The Horse, From Cave Paintings To Modern Art

March 9, 2011

By Jean-Louis Gouraud, Michel Woronoff, Henri-Paul Francfort, and others.
Hardcover
$150.00
ISBN: 978-0-7892-1018-0
This large, lavish volume is a coffee table book worth buying a coffee table for! From the caves at Lascaux to the European racetracks of Degas to the American West of Frederic Remington, the horse has never ceased to inspire our imaginations. Once omnipresent - on the battlefield, in agricultural work, and in transport - horses have little by little disappeared from our immediate environment, but they remain fixtures throughout our museums, atop pedestals in our town squares, in personal collections, and in the landscapes of memory.
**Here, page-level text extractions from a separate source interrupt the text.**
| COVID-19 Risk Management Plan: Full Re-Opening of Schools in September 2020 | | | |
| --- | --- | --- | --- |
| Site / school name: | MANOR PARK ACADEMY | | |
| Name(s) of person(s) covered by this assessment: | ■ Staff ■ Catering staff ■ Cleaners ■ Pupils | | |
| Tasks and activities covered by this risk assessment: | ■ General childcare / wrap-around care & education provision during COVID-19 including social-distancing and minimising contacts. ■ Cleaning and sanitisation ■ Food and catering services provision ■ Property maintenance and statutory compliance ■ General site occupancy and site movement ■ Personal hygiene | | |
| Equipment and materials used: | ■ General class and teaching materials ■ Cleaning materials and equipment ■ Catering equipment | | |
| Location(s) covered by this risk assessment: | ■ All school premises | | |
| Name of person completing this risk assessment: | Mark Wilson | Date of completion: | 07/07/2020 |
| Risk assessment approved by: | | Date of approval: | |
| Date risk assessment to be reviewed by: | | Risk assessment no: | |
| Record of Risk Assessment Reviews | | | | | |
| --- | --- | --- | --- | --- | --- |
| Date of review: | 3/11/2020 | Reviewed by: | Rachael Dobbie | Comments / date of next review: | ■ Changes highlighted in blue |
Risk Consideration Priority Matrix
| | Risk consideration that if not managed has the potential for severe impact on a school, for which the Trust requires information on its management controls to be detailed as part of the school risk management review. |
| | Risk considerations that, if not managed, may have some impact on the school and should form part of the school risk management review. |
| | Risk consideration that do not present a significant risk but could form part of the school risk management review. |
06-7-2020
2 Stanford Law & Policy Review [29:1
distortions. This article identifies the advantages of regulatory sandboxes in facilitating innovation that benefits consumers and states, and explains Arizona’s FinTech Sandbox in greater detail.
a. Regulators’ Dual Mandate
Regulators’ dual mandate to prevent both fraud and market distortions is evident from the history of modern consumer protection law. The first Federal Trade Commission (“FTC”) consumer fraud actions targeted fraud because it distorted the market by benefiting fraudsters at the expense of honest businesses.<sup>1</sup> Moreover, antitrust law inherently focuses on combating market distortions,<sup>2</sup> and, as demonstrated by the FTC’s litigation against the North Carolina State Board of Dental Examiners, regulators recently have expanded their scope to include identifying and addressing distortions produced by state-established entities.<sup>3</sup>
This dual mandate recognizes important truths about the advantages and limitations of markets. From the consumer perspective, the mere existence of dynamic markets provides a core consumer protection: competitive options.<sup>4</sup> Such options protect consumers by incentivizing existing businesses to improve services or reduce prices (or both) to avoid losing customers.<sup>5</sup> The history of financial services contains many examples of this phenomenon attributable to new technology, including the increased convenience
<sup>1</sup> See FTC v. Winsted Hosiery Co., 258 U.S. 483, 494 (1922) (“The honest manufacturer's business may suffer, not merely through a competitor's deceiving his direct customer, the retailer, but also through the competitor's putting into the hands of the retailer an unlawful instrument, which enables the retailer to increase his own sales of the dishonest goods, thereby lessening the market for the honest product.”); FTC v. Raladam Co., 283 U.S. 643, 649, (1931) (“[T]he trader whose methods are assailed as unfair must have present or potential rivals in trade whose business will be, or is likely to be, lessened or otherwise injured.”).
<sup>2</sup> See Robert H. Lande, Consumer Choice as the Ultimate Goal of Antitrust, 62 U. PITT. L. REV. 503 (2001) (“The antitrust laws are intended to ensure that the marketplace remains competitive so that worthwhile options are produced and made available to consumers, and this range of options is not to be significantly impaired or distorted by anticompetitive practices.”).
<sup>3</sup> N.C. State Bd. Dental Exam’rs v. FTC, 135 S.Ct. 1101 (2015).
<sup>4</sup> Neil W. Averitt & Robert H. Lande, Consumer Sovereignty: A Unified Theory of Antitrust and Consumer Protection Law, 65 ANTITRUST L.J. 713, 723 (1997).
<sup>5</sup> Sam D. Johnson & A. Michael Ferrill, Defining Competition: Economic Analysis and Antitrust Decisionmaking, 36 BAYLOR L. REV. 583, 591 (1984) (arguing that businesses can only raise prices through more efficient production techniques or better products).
Transcending genres, places, and eras, specialists on the history of the horse and its representation in art create an ideal panorama on the subject, taking readers through the rich legacy of The Horse: From Cave Paintings to Modern Art. With these scholars you'll cross the principal continents from east to west and from prehistory to the present day, examining an ever-surprising gallery of images that illustrate how dearly horses have been prized by all human societies fortunate enough to encounter them.
The artistic styles represented in this book offer something for every taste. There are cave paintings and sculptures, medieval illuminated manuscripts and photographs, depictions of battle, and scenes of leisure. Uccello, Rubens, Van Dyck, Velásquez, Géricault, Stubbs, David, and Picasso, Frederic Remington, even Henri de Toulouse-Lautrec are among the 137 artists featured in this indepth study. As the more than 300 images in The Horse diversely illustrate, the horse is as beautiful an animal as it has been useful - indeed, central - to the development of human society.
The thirteen authors who contributed to this volume are all experts in their art historical fields. Joe Fargis who wrote the book’s Foreword, is one of the most successful riders ever to represent the U.S. Equestrian team in international competition. During the 1984 Summer Olympics in Los Angeles, Fargis won the show jumping individual gold medal and the team gold medal. He is only the second U.S. athlete to win an individual gold medal in show jumping. He was also a member of the silver medal show jumping team during the 1988 Summer Olympics in Seoul and won a team gold medal at the 1975 Pan American Games in Mexico City.